- First appearance: Iron Man #55 (Feb 1973)
- Race: Eternals
- Publisher: Marvel Comics
- Creators: Jim Starlin (writer) Mike Friedrich (artist)

= Titan (Marvel Comics location) =

Home of an extraterrestrial race in the Marvel universe

Titan is a fictional location appearing in American comic books published by Marvel Comics. It is depicted in the Marvel Universe as the home of the Titanian Eternals on Saturn's moon Titan. It first appeared in Iron Man #55 (Feb 1973) and was created by Jim Starlin and Mike Friedrich. The Titanians, also known as Titans, were later retconned as being an offshoot of the Eternals, which had been created separately by Jack Kirby.

Titan appeared in the 2018 film Avengers: Infinity War and 2019 film Avengers: Endgame as a ruined planet and the former home of Thanos.

==Fictional history==
The colony of Titanian Eternals was founded about 750,000 years ago in the aftermath of a devastating civil war among the first generation of Earth's Eternals. The Eternals Uranos and Kronos led opposing factions, which clashed in a conflict of ideals over the Eternals' destiny as a people. Kronos' side prevailed, and Uranos and his surviving followers were exiled into space and landed on the planet Uranus. There, they discovered a supply depot guarded by a Kree Sentry. When the Eternals destroyed the Sentry and raided the outpost, the Kree armada came to investigate, believing Earth's solar system to be devoid of intelligent life. The Eternals were forced to crash on the moon Titan, where they founded a colony while hiding from the Kree. These Eternals eventually died after a series of conflict, with Sui-San as the sole survivor. Mentor, who had gone into voluntary exile, arrived on Titan and took command.
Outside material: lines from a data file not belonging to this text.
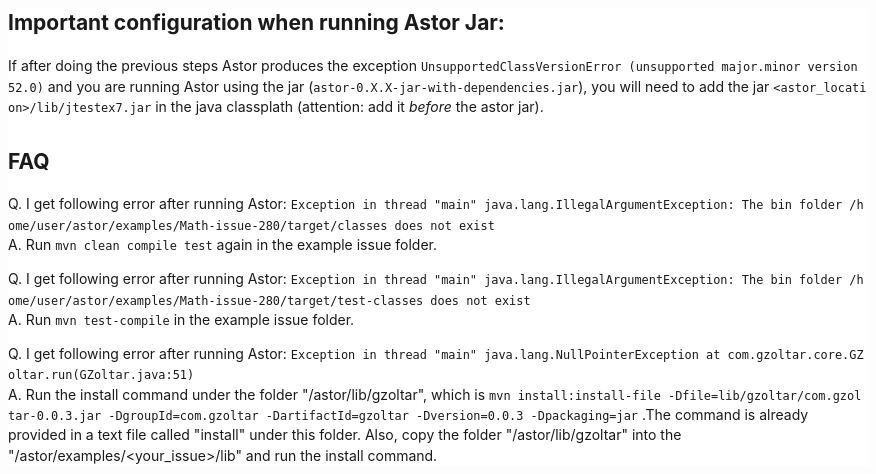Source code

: ## Important configuration when running Astor Jar:


If after doing the previous steps Astor produces the exception  `UnsupportedClassVersionError (unsupported major.minor version 52.0)` and you are running Astor using the jar (`astor-0.X.X-jar-with-dependencies.jar`), 
you will need to add  the jar `<astor_location>/lib/jtestex7.jar` in the java classplath (attention: add it *before* the astor jar).

## FAQ

Q. I get following error after running Astor: `Exception in thread "main" java.lang.IllegalArgumentException: The bin folder /home/user/astor/examples/Math-issue-280/target/classes does not exist`   
A. Run `mvn clean compile test` again in the example issue folder.  

Q. I get following error after running Astor: `Exception in thread "main" java.lang.IllegalArgumentException: The bin folder /home/user/astor/examples/Math-issue-280/target/test-classes does not exist`  
A. Run `mvn test-compile` in the example issue folder.

Q. I get following error after running Astor: `Exception in thread "main" java.lang.NullPointerException at com.gzoltar.core.GZoltar.run(GZoltar.java:51)`  
A. Run the install command under the folder "/astor/lib/gzoltar", which is `mvn install:install-file -Dfile=lib/gzoltar/com.gzoltar-0.0.3.jar -DgroupId=com.gzoltar -DartifactId=gzoltar -Dversion=0.0.3 -Dpackaging=jar` .The command is already provided in a text file called "install" under this folder. Also, copy the folder "/astor/lib/gzoltar" into the "/astor/examples/<your_issue>/lib" and run the install command.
==Named inhabitants of Titan==
- Chaos – Cloned being created by ISAAC, while acting under Thanos' control.
- The Cotati – A plant-like alien species who resided on Titan under the protection of the Priests of Pama.
- Demeityr – Young Titan companion of Sundragon.
- Dionysus – A cloned being created by ISAAC, while acting under Thanos' control.
- Dr. Aurilius – Titan Medic.
- Dragon of the Moon – A dragon-like demon who was imprisoned on Titan.
- Elysius – A cloned being created by ISAAC, while acting under Thanos' control. She betrayed ISAAC and allied with Mar-Vell.
- Emlot
- Genis-Vell – The cloned child of Mar-Vell and Elysius.
- ISAAC (Integral Synaptic Anti+/Anionic Computer) – A moon-wide computer that controls all systems.
- Kazantra – One of Mentor's wives.
- Lord Gaea – Cloned being created by ISAAC, while acting under Thanos' control.
- Mentor
- Monks of Shao Lom – The mentors of Moondragon.
- Moondragon (Heather Douglas) – Adopted by Mentor and raised on Titan.
- Phyla-Vell – The cloned child of Mar-Vell and Elysius.
- Priests of Pama – Pacifistic Kree who protect the Cotati.
- Shastra –
- Starfox (Eros) – Thanos' brother.
- Stellarax – A cloned nihilistic terrorist created by ISAAC, while acting under Thanos' control.
- Sui-San – Mother of Starfox and Thanos.
- Sundragon – Cousin of Moondragon and companion of Demeityr.
- Thanos
- Thyrio
- Tycho
- Uranos

==In other media==
===Television===
- Titan appears in the Avengers Assemble episode "Thanos Rising".
- Titan appears in the Guardians of the Galaxy episode "Titan Up".

===Film===
Titan appears in media set in the Marvel Cinematic Universe (MCU).
- Introduced in Avengers: Infinity War, this version of Titan is a habitable exoplanet that was left in ruin due to overpopulation, which Thanos tried to prevent by exterminating half the population.
- In Avengers: Endgame, Doctor Strange brings the Spider-Man and Guardians from Titan to Earth via a portal.
- An alternate universe version of Titan appears in a flashback in Doctor Strange in the Multiverse of Madness.